Pinker notes the antiscientific tendencies of what he calls “the disaster of postmodernism, with its defiant obscurantism, dogmatic relativism, and suffocating political correctness.” But literary studies, the bastion of these tendencies, have long been moving in other directions, including a strong trend toward applying scientific ideas and methods. There is, for example, the evolutionary and neurological study of literature and, most recently, the use of computer data-mining.
There is, then good reason to think that the greater problem is scientists’ failure to attend to what’s going on in the humanities. Even Pinker himself, who is obviously well versed in many areas of the humanities, could have profited in this article from a deeper acquaintance with philosophy and its history.

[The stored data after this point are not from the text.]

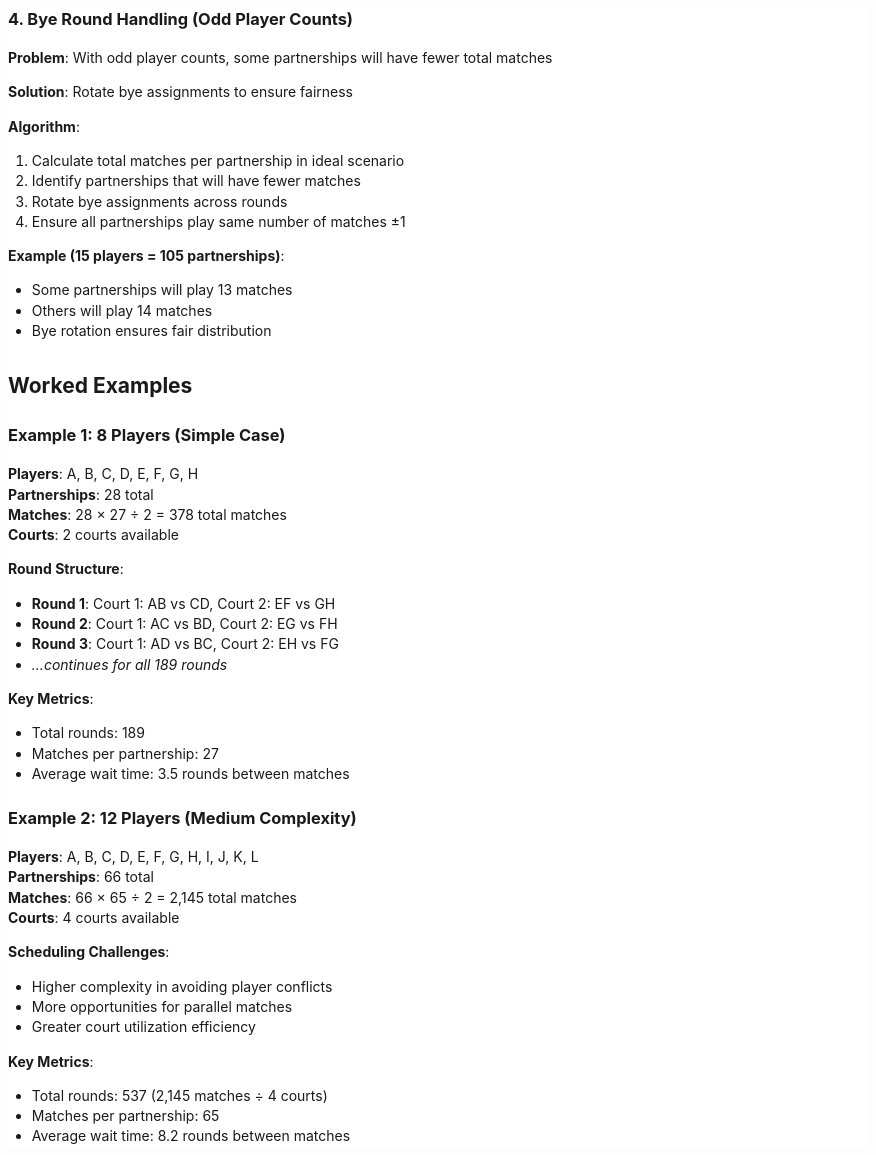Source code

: ### 4. Bye Round Handling (Odd Player Counts)

**Problem**: With odd player counts, some partnerships will have fewer total matches

**Solution**: Rotate bye assignments to ensure fairness

**Algorithm**:
1. Calculate total matches per partnership in ideal scenario
2. Identify partnerships that will have fewer matches
3. Rotate bye assignments across rounds
4. Ensure all partnerships play same number of matches ±1

**Example (15 players = 105 partnerships)**:
- Some partnerships will play 13 matches
- Others will play 14 matches  
- Bye rotation ensures fair distribution

## Worked Examples

### Example 1: 8 Players (Simple Case)

**Players**: A, B, C, D, E, F, G, H  
**Partnerships**: 28 total  
**Matches**: 28 × 27 ÷ 2 = 378 total matches  
**Courts**: 2 courts available

**Round Structure**:
- **Round 1**: Court 1: AB vs CD, Court 2: EF vs GH
- **Round 2**: Court 1: AC vs BD, Court 2: EG vs FH  
- **Round 3**: Court 1: AD vs BC, Court 2: EH vs FG
- *...continues for all 189 rounds*

**Key Metrics**:
- Total rounds: 189
- Matches per partnership: 27
- Average wait time: 3.5 rounds between matches

### Example 2: 12 Players (Medium Complexity)

**Players**: A, B, C, D, E, F, G, H, I, J, K, L  
**Partnerships**: 66 total  
**Matches**: 66 × 65 ÷ 2 = 2,145 total matches  
**Courts**: 4 courts available

**Scheduling Challenges**:
- Higher complexity in avoiding player conflicts
- More opportunities for parallel matches
- Greater court utilization efficiency

**Key Metrics**:
- Total rounds: 537 (2,145 matches ÷ 4 courts)
- Matches per partnership: 65
- Average wait time: 8.2 rounds between matches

For example, Pinker opens with the claim that “the great thinkers of the Age of Reason and the Enlightenment were scientists,” mentioning, in particular, Descartes, Spinoza, Hobbes, Locke, Hume, Rousseau, Leibniz, Kant and Adam Smith. These thinkers were, of course, all interested in scientific questions, but they all quite correctly viewed themselves as philosophers and readily combined empirical or formal mathematical accounts with philosophical arguments, historical facts, or introspective observations. (Pinker’s claim that they “crafted their ideas in the absence of formal theory and empirical data” ignores Descartes’ and Leibniz’s work in mathematics, Spinoza’s geometric method and Hume’s “History of England.”) They were, in fact, models of the broadly and deeply educated intellectual that today’s typical scientist is not.

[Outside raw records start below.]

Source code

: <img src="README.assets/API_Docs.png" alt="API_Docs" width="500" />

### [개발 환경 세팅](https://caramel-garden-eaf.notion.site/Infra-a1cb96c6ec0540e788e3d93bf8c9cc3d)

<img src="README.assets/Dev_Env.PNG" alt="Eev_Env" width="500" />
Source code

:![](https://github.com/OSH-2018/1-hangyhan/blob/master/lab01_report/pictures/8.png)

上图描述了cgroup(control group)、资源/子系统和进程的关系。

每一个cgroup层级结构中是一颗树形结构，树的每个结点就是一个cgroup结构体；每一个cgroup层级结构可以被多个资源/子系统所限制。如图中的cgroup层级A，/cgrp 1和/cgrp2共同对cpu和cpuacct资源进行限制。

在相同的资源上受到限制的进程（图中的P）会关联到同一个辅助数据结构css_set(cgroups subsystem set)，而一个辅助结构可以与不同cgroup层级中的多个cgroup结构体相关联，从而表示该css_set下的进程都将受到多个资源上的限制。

The problem of disciplinary narrowness became critical only with the advent of “scientists” — a term invented in the 19th century — whose work became so technical that it was hard to avoid the perils of overspecialization. Pinker’s ideal of interdisciplinary integration was from the beginning a humanistic project — and, as we have seen, was continued into the present by humanists much more than scientists.
Pinker also claims that science has shown that all traditional religious accounts of “the origins of life, humans, and societies — are factually mistaken,” since “we know. . . that humans belong to a single species of African primate that developed agriculture, government, and writing late in its history.” Here Pinker ignores the numerous religious thinkers, from Augustine to John Paul II, who have accepted an evolutionary account of human origins, maintaining that the process itself is the work of a creative God.
Finally, Pinker confidently asserts that, given merely the “unexceptionable convictions” that “all of us value our own welfare and that we are social beings who impinge on each other and can negotiate codes of conduct,” science can lead us to “a defensible morality.” “This morality, he says, derives from the injunction to “maximize the flourishing of humans and other sentient beings.” But this claim runs into trouble if we raise the philosophical questions of what Pinker means by “our welfare” and “the flourishing of humans.” A utilitarian morality will understand these terms in one way, a deontological (for example, Kantian) morality in quite another way, an Aristotelian virtue morality in yet another way. These differences derive from conflicting normative judgments about what ought to be the ethical ideal, something not determinable by scientific observation.
Pinker is looking for a new meaning of scientism. But, despite the best intentions, he winds up something close to the old meaning: a scientific attitude that underrates the achievements of the humanities.

Gary Gutting
Gary Gutting is a professor of philosophy at the University of Notre Dame, and an editor of Notre Dame Philosophical Reviews. He is the author, most recently, of “Thinking the Impossible: French Philosophy since 1960,” and writes regularly for The Stone. He was recently interviewed in 3am magazine.